67. The method of any one of claims 38 to 45, wherein the sequence information is utilized for genome assembly and 3D conformation analysis of the genome or portion thereof.

68. The method of any one of claims 38 to 45, wherein the sequence information is utilized for DNA methylation analysis and detection of 3D genome interactions of the genome or portion thereof.

69. The method of any one of claims 38 to 45, wherein the sequence information is utilized for genome assembly and detection of 3D genome interaction of the genome or portion thereof.

70. The method of any one of claims 1 to 69, wherein molecular contiguity of proximity-ligated DNA molecules is preserved in barcodes.

71. The method of claim 70, wherein barcodes are introduced into the proximity-ligated DNA molecules by contacting proximally-ligated DNA with a barcoded transposome linked bead prior to library preparation.

72. The method of claim 70 or 71, wherein the sequence information is utilized for detection of higher-order 3D genome interactions of a genome or portion thereof, by leveraging the preserved molecular contiguity of proximity-ligated DNA molecules.

73. The method of any one of claims 70 to 72, wherein the sequence information is utilized for detection of three or more concurrent 3D genome interactions of the genome or portion thereof, by leveraging the preserved molecular contiguity of proximity-ligated DNA molecules.

74. The method of any one of claims 70 to 73, wherein the sequence information is utilized for detection of virtual pairwise 3D genome interactions by leveraging the preserved molecular contiguity of proximity-ligated DNA molecules.

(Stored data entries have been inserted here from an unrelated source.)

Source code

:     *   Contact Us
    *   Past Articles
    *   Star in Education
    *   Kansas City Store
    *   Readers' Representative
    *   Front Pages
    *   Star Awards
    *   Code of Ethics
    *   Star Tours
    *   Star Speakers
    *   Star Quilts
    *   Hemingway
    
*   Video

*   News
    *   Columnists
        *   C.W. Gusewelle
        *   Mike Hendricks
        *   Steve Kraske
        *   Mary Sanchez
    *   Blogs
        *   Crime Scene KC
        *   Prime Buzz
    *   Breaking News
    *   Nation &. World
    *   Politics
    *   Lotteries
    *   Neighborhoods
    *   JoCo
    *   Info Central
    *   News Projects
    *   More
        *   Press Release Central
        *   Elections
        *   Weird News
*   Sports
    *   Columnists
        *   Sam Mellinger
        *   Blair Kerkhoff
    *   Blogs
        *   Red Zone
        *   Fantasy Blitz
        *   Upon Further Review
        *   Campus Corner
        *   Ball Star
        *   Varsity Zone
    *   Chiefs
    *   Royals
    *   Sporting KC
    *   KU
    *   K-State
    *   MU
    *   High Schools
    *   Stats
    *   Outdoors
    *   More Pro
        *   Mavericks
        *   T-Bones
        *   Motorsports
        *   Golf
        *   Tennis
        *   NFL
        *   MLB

75. The method of claim 74, wherein a virtual pairwise 3D genome interaction is between restriction fragments that are not directly ligated to one another within a given proximity-ligated DNA molecule of the genome or portion thereof.

76. The method of any one of claims 70 to 75, wherein the pairwise interactions, virtual pairwise interactions, and/or higher order interactions obtained by leveraging the preserved molecular contiguity of proximity ligated DNA molecules is utilized for 3D genome interactions of the genome or portion thereof, genomic rearrangement analysis of the genome or portion thereof, clustering and ordering of contigs of the genome or portion thereof, determining contig orientation of the genome or portion thereof, haplotype phasing of the genome or portion thereof, DNA methylation analysis of the genome or portion thereof, single nucleotide variant (SNV) discovery of the genome or portion thereof, base polishing of long-range sequencing information of the genome or portion thereof, highly sensitive copy number variation (CNV) analysis of the genome or portion thereof or combinations thereof.